De structuur van de Braziliaanse slavenmaatschappij kan niet worden gedacht zonder het continue verzet van de slaven, dat endemisch was aan de productieverhoudingen. Dat hangt samen met de behandeling van de slaven, maar ook met hun concentratie en gedwongen coöperatie op de plantage. De situatie is vergelijkbaar met de kapitalistische fabrieken waarover Marx schrijft: “Met het aantal gelijktijdig aan het werk gezette arbeiders neemt hun verzet toe en daardoor noodzakelijkerwijs ook de druk van het kapitaal om dit verzet te breken”[276]. De manier waarop de arbeidskracht werd gecontroleerd, kan niet op een louter theoretische wijze worden afgeleid uit de structuur van de slavernij. Zoals gezegd zijn de productieverhoudingen zelf praktische, en daarom fundamenteel onbepaalde en open verhoudingen, die tegelijk moeten begrepen worden als strijd en als de uitkomst van concrete strijd.

Dat verzet nam vele vormen aan, waarvan het vluchten of het collectieve gewelddadige verzet (zoals de algemene rebellie in de Recôncavo in 1567) de belangrijkste en opvallendste vormen waren en voor de Portugezen het excuus vormden voor een ‘rechtvaardige oorlog’ tegen de slaven. Nochtans was het verzet op de plantage ook veel subtieler en alledaagser, en vond ook plaats via culturele mechanismen die de hegemonie van de planters op het plantagesysteem uitdaagden. Een interessante vorm die het verzet aannam, werd door de Portugezen ‘santitade’ genoemd, en is een vorm van cultureel-religieuze oppositie tegen de koloniale hegemonie. Voor de studie daarvan moeten we aansluiten bij de recente ‘anthropology of resistance’.

 

Anthropology of resistance

In de jaren ’80 ontstond onder invloed van onder andere Bayart een interessante stroming binnen de antropologie die aandacht heeft voor de ‘politique par le bas’, voor hoe op lokaal niveau wordt omgegaan met bronnen van macht daarboven. In wat men ‘anthropology of resistance’ is gaan noemen, werd het hegemoniebegrip van Antonio Gramsci opgepikt als kader om die strategieën van lokaal verzet te denken. De gramsciaanse staatsleer poneert dat de staat te beschouwen is als met dwang gepantserde hegemonie. Enerzijds is er de nood aan geweld en dwang die het gedrag extern sanctioneert (net zoals de controle van de plantageslaven die gewelddadige dwang veronderstelt), en anderzijds is er de hegemonie, waarbij de heersende normen worden geïnternaliseerd (en ook in de plantage aanwezig was, via de creatie van collaboratieverhoudingen, ook op cultureel vlak, ut infra). De aanvaarding daarvan kan gebeuren op basis van een bewuste consensus, maar ook impliciet blijven. De strijd tegen die ideologische consensus noodzaakt echter de ontwikkeling van een contrahegemonie.
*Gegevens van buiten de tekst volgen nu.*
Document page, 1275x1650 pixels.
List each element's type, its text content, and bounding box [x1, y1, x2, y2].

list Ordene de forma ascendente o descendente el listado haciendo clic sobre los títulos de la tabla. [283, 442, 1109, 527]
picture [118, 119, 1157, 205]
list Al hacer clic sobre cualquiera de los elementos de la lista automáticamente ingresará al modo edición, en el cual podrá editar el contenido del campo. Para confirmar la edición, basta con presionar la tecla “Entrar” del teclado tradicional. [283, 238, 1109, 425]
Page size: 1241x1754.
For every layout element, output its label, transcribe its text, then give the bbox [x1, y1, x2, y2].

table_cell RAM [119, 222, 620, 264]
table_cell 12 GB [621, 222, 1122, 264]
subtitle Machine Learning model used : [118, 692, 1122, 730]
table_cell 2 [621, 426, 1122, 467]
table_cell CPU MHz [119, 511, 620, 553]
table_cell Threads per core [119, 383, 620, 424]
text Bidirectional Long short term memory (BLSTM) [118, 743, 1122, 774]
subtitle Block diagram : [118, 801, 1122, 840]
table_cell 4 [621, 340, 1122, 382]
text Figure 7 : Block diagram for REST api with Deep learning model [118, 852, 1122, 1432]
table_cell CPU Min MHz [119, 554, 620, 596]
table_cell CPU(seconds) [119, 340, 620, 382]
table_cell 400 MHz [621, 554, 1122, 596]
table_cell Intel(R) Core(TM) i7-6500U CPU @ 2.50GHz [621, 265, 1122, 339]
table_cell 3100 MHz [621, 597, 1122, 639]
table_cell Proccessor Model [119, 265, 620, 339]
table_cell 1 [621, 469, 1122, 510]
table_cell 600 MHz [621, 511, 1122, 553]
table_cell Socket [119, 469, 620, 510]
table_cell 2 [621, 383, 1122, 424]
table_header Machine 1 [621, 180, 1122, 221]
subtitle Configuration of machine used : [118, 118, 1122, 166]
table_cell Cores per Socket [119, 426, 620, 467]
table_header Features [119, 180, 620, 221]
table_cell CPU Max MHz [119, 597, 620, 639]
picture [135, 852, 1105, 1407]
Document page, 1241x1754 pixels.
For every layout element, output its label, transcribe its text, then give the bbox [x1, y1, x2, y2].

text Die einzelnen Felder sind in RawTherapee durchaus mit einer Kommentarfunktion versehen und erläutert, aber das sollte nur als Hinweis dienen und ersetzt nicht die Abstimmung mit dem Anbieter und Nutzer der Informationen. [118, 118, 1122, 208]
Van belang is dat deze conceptie toestaat om macht ook buiten de staat te denken, op alternatieve plaatsen en sferen, net zoals bij de late Foucault. Deze hanteert een capillair model waarin de macht zich overal situeert, en onderscheidt verschillende programma’s, technologieën en strategieën om de macht uit te oefenen en de mensen te controleren. De programma’s definiëren een bepaald discours over een bepaald domein van de sociale werkelijkheid om het rationeel te controleren, zoals de koloniale sociale hiërarchiseringen, het racisme, de statuslogica’s op de plantage-economie,… De technologieën dienen ertoe mensen te disciplineren en te bewaken, zoals de opzichterstechnieken op de plantage, de panoptische controle over het ganse domein, de beperkte mechanismen van sociale mobiliteit,… De strategieën zijn wat er praktisch wordt gedaan bij de uitoefening van de macht, die overal aanwezig is, wat dan ook tegelijk overal verzet mogelijk maakt.

 

De macht die zich op het microniveau situeert, roept dus steeds ook vormen van verzet op. Dat is ook het geval met betrekking tot de koloniale slavenproductiewijze, waar de endemische aanwezigheid van subtiele vormen van verzet erop wijst dat de subalternen zich wel degelijk bewust zijn van hun uitbuiting en hun plaats binnen een stelsel van maatschappelijke verhoudingen, maar dat ze ook praktisch zijn, en risicobewust. Dat bewustzijn uit zich niet in de vorming van een revolutionaire beweging (eventueel wel wanneer de omstandigheden er zich toe lenen, zoals in het begin van de 19de eeuw in Bahia), maar in allerlei vormen van alledaags verzet, zoals sabotage, vluchten, het drukken van het werkritme, diefstal,…

 

De Santitade-cultus

Net als in de analyse van Jean en John Comaroff over de Tshidi in Zuid-Afrika, zien we in Bahia dat mensen reageerden op de vervreemding en onderdrukking die het koloniale stelsel voor hen betekende via de religie, de ‘santitade’, die hen moest toelaten een stem te verwerven, politieke subjectiviteit te produceren en in verzet te gaan.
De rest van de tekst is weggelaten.